==== Data extract ====

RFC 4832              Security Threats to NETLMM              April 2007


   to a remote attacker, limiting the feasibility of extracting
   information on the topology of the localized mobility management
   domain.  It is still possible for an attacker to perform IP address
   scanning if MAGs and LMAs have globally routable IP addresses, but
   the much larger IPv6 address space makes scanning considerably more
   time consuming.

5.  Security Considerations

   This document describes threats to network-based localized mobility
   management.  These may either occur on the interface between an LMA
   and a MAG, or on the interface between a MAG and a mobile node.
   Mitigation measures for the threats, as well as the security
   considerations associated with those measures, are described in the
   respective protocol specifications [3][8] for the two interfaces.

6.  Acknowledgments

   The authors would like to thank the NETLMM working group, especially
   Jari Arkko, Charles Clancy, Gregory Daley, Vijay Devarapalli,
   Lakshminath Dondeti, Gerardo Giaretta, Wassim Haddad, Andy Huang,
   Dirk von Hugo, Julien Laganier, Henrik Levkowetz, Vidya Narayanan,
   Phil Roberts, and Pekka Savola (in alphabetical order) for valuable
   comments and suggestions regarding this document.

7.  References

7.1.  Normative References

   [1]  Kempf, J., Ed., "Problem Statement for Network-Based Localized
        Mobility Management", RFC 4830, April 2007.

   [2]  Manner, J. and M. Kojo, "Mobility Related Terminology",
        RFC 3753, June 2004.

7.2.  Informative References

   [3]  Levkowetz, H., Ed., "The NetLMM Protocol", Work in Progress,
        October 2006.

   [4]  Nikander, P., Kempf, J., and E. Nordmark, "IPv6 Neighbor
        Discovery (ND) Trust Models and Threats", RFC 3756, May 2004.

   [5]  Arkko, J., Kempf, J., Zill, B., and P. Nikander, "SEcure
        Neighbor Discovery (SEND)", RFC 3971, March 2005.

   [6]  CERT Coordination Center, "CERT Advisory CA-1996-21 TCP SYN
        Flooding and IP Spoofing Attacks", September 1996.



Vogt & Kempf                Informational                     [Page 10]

====
==== Data extract ====

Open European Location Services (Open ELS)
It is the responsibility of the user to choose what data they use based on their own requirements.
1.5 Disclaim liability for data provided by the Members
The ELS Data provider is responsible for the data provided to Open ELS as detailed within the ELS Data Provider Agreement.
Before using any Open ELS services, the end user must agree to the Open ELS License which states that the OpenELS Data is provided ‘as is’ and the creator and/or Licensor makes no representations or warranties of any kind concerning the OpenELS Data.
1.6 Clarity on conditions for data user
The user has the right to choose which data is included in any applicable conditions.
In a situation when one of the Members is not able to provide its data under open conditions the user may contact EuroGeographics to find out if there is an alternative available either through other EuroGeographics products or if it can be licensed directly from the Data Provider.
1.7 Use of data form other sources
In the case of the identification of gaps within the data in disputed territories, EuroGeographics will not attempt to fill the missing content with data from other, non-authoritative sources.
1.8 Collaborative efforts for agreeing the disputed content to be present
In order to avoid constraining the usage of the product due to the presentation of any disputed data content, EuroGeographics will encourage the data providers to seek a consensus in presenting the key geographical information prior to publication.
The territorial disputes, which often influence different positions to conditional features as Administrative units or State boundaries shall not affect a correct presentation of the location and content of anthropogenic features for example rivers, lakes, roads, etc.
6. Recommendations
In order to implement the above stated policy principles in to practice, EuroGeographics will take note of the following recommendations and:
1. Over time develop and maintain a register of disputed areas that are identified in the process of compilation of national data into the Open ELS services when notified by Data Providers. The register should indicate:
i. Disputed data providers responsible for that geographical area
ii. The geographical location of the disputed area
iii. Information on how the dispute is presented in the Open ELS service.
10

====
==== Data extract ====

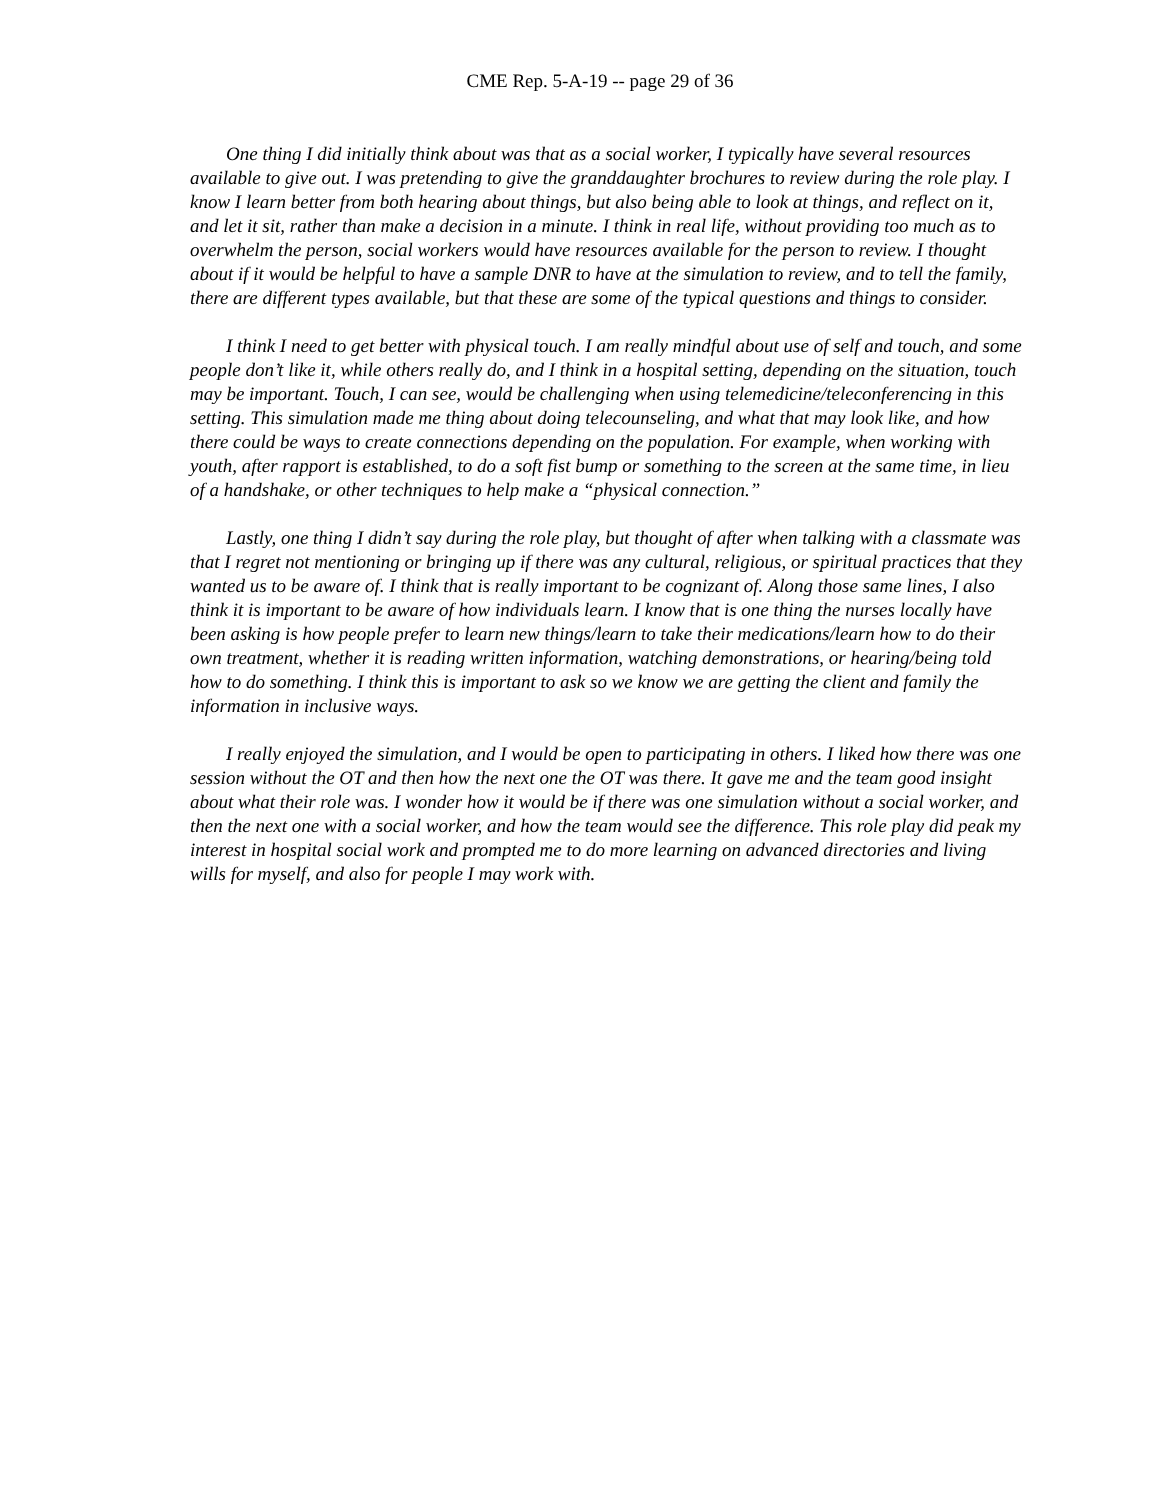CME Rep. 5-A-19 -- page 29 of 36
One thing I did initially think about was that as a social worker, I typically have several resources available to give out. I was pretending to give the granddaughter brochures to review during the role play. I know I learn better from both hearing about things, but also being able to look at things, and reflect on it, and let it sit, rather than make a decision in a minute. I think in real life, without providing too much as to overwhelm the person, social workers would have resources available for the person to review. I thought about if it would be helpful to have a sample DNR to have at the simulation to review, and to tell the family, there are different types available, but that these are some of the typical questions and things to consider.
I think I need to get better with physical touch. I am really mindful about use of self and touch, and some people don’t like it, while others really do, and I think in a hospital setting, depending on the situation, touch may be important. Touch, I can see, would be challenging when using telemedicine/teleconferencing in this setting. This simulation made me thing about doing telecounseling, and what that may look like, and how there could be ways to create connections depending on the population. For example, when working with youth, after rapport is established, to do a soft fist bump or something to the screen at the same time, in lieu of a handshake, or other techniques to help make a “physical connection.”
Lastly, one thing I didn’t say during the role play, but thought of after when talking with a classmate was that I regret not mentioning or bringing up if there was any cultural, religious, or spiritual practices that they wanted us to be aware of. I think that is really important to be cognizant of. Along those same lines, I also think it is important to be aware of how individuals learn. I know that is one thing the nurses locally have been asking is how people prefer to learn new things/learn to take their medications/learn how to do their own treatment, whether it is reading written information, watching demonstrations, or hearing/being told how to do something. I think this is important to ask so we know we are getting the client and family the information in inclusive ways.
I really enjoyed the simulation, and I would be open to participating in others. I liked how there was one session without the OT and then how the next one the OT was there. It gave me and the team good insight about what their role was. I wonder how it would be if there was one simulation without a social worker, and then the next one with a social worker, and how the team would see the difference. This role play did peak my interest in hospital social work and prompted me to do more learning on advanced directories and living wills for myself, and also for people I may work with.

====

◆ What to work on ◆
Transcribe, exactly and without additions, the lines of the records above, beginning with the line that contains "CA-1996-21 TCP SYN" and ending with the line that contains "Vogt & Kempf", both included.

◆ Your response ◆
   [6]  CERT Coordination Center, "CERT Advisory CA-1996-21 TCP SYN
        Flooding and IP Spoofing Attacks", September 1996.



Vogt & Kempf                Informational                     [Page 10]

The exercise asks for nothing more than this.